## [Exercise requirements]
An exact copy of all the entries is needed, with no images in it.

## [Entries shown]

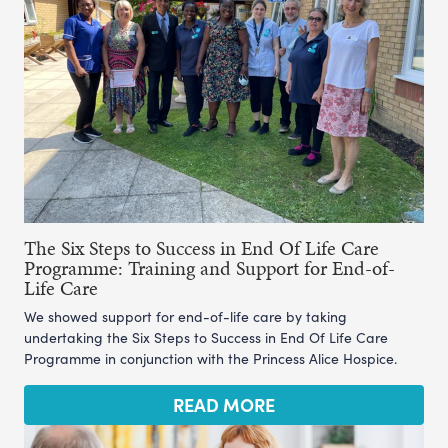
The Six Steps to Success in End Of Life Care
Programme: Training and Support for End-of-
Life Care
We showed support for end-of-life care by taking
undertaking the Six Steps to Success in End Of Life Care
Programme in conjunction with the Princess Alice Hospice.
READ MORE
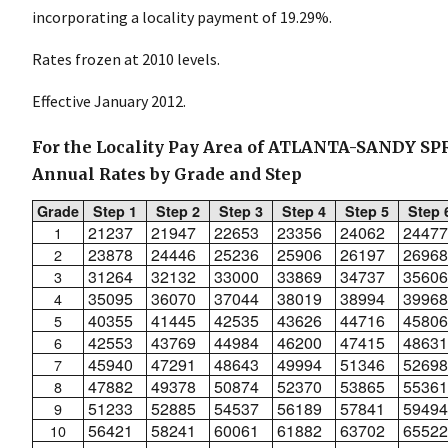
incorporating a locality payment of 19.29%.
Rates frozen at 2010 levels.
Effective January 2012.
For the Locality Pay Area of ATLANTA-SANDY S
Annual Rates by Grade and Step
Grade
Step 1
Step 2
Step 3
Step 4
Step 5
Step 
21237
21947
22653
23356
24062
24477
1
23878
24446
25236
25906
26197
26968
2
31264
32132
33000
33869
34737
35606
3
35095
36070
37044
38019
38994
39968
4
40355
41445
42535
43626
44716
45806
5
42553
43769
44984
46200
47415
48631
6
45940
47291
48643
49994
51346
52698
7
47882
49378
50874
52370
53865
55361
8
51233
52885
54537
56189
57841
59494
9
56421
58241
60061
61882
63702
65522
10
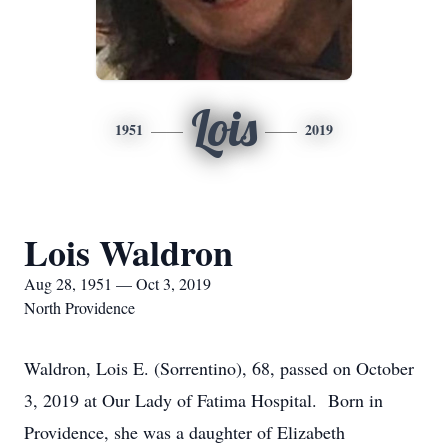
Lois
1951
2019
Lois Waldron
Aug 28, 1951 — Oct 3, 2019
North Providence
Waldron, Lois E. (Sorrentino), 68, passed on October
3, 2019 at Our Lady of Fatima Hospital. Born in
Providence, she was a daughter of Elizabeth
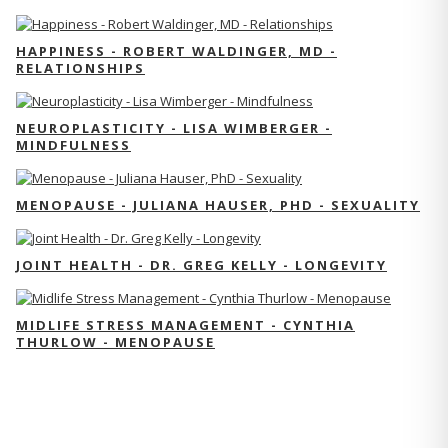
HAPPINESS - ROBERT WALDINGER, MD -
RELATIONSHIPS
NEUROPLASTICITY - LISA WIMBERGER -
MINDFULNESS
MENOPAUSE - JULIANA HAUSER, PHD - SEXUALITY
JOINT HEALTH - DR. GREG KELLY - LONGEVITY
MIDLIFE STRESS MANAGEMENT - CYNTHIA
THURLOW - MENOPAUSE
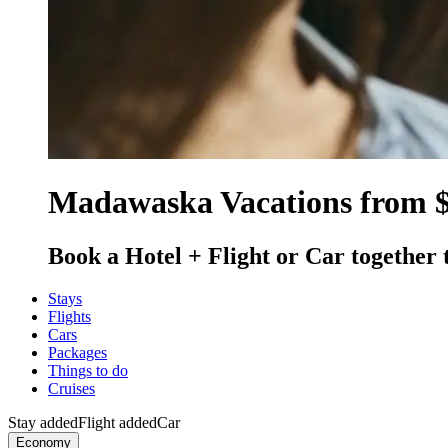
Madawaska Vacations from 
Book a Hotel + Flight or Car together 
Stays
Flights
Cars
Packages
Things to do
Cruises
Stay added
Flight added
Car
Economy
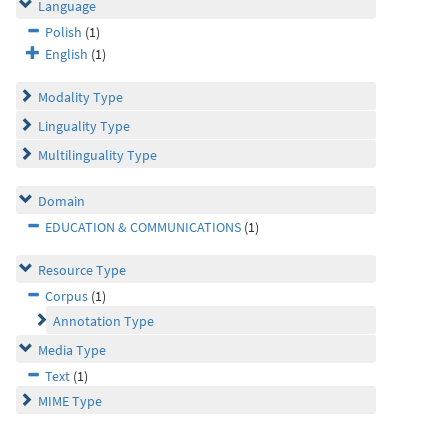
Language
Polish
(1)
English
(1)
Modality Type
Linguality Type
Multilinguality Type
Domain
EDUCATION & COMMUNICATIONS
(1)
Resource Type
Corpus
(1)
Annotation Type
Media Type
Text
(1)
MIME Type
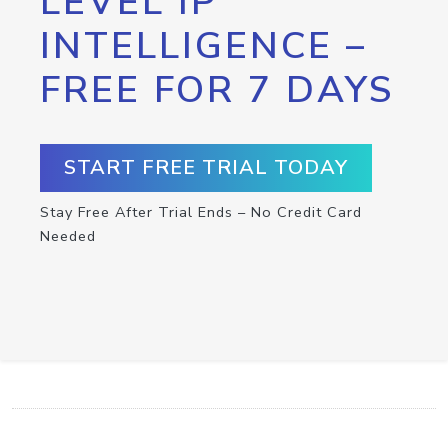
LEVEL IP
INTELLIGENCE –
FREE FOR 7 DAYS
START FREE TRIAL TODAY
Stay Free After Trial Ends – No Credit Card
Needed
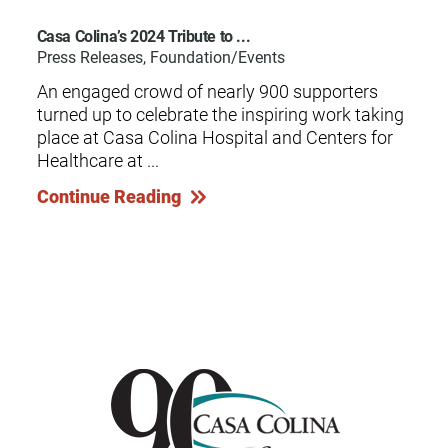
Casa Colina’s 2024 Tribute to ...
Press Releases, Foundation/Events
An engaged crowd of nearly 900 supporters
turned up to celebrate the inspiring work taking
place at Casa Colina Hospital and Centers for
Healthcare at ...
Continue Reading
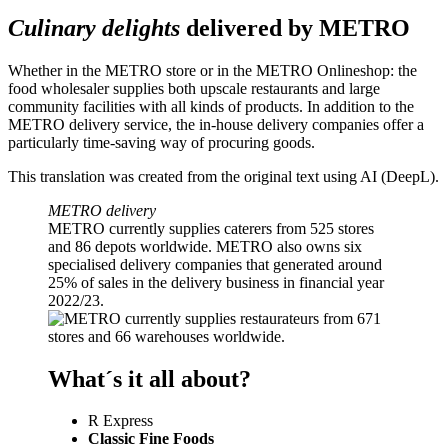
Culinary delights
delivered by METRO
Whether in the METRO store or in the METRO Onlineshop: the
food wholesaler supplies both upscale restaurants and large
community facilities with all kinds of products. In addition to the
METRO delivery service, the in-house delivery companies offer a
particularly time-saving way of procuring goods.
This translation was created from the original text using AI (DeepL).
METRO delivery
METRO currently supplies caterers from 525 stores
and 86 depots worldwide. METRO also owns six
specialised delivery companies that generated around
25% of sales in the delivery business in financial year
2022/23.
What´s it all about?
R Express
Classic Fine Foods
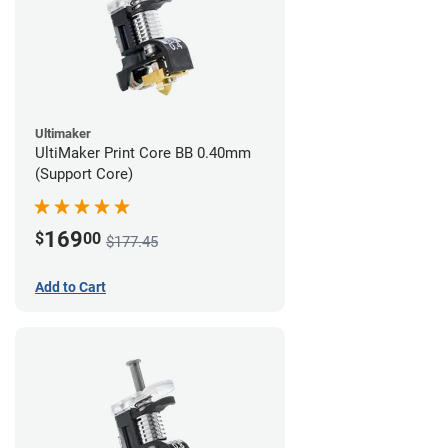
Ultimaker
UltiMaker Print Core BB 0.40mm
(Support Core)
169
$
00
$177.45
Add to Cart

## [Answer to the problem]
The Six Steps to Success in End Of Life Care
Programme: Training and Support for End-of-
Life Care
We showed support for end-of-life care by taking
undertaking the Six Steps to Success in End Of Life Care
Programme in conjunction with the Princess Alice Hospice.
READ MORE
incorporating a locality payment of 19.29%.
Rates frozen at 2010 levels.
Effective January 2012.
For the Locality Pay Area of ATLANTA-SANDY S
Annual Rates by Grade and Step
Grade
Step 1
Step 2
Step 3
Step 4
Step 5
Step 
21237
21947
22653
23356
24062
24477
1
23878
24446
25236
25906
26197
26968
2
31264
32132
33000
33869
34737
35606
3
35095
36070
37044
38019
38994
39968
4
40355
41445
42535
43626
44716
45806
5
42553
43769
44984
46200
47415
48631
6
45940
47291
48643
49994
51346
52698
7
47882
49378
50874
52370
53865
55361
8
51233
52885
54537
56189
57841
59494
9
56421
58241
60061
61882
63702
65522
10
Lois
1951
2019
Lois Waldron
Aug 28, 1951 — Oct 3, 2019
North Providence
Waldron, Lois E. (Sorrentino), 68, passed on October
3, 2019 at Our Lady of Fatima Hospital. Born in
Providence, she was a daughter of Elizabeth
HAPPINESS - ROBERT WALDINGER, MD -
RELATIONSHIPS
NEUROPLASTICITY - LISA WIMBERGER -
MINDFULNESS
MENOPAUSE - JULIANA HAUSER, PHD - SEXUALITY
JOINT HEALTH - DR. GREG KELLY - LONGEVITY
MIDLIFE STRESS MANAGEMENT - CYNTHIA
THURLOW - MENOPAUSE
Madawaska Vacations from 
Book a Hotel + Flight or Car together 
Stays
Flights
Cars
Packages
Things to do
Cruises
Stay added
Flight added
Car
Economy
Language
Polish
(1)
English
(1)
Modality Type
Linguality Type
Multilinguality Type
Domain
EDUCATION & COMMUNICATIONS
(1)
Resource Type
Corpus
(1)
Annotation Type
Media Type
Text
(1)
MIME Type
LEVEL IP
INTELLIGENCE –
FREE FOR 7 DAYS
START FREE TRIAL TODAY
Stay Free After Trial Ends – No Credit Card
Needed
Casa Colina’s 2024 Tribute to ...
Press Releases, Foundation/Events
An engaged crowd of nearly 900 supporters
turned up to celebrate the inspiring work taking
place at Casa Colina Hospital and Centers for
Healthcare at ...
Continue Reading
Culinary delights
delivered by METRO
Whether in the METRO store or in the METRO Onlineshop: the
food wholesaler supplies both upscale restaurants and large
community facilities with all kinds of products. In addition to the
METRO delivery service, the in-house delivery companies offer a
particularly time-saving way of procuring goods.
This translation was created from the original text using AI (DeepL).
METRO delivery
METRO currently supplies caterers from 525 stores
and 86 depots worldwide. METRO also owns six
specialised delivery companies that generated around
25% of sales in the delivery business in financial year
2022/23.
What´s it all about?
R Express
Classic Fine Foods
Ultimaker
UltiMaker Print Core BB 0.40mm
(Support Core)
169
$
00
$177.45
Add to Cart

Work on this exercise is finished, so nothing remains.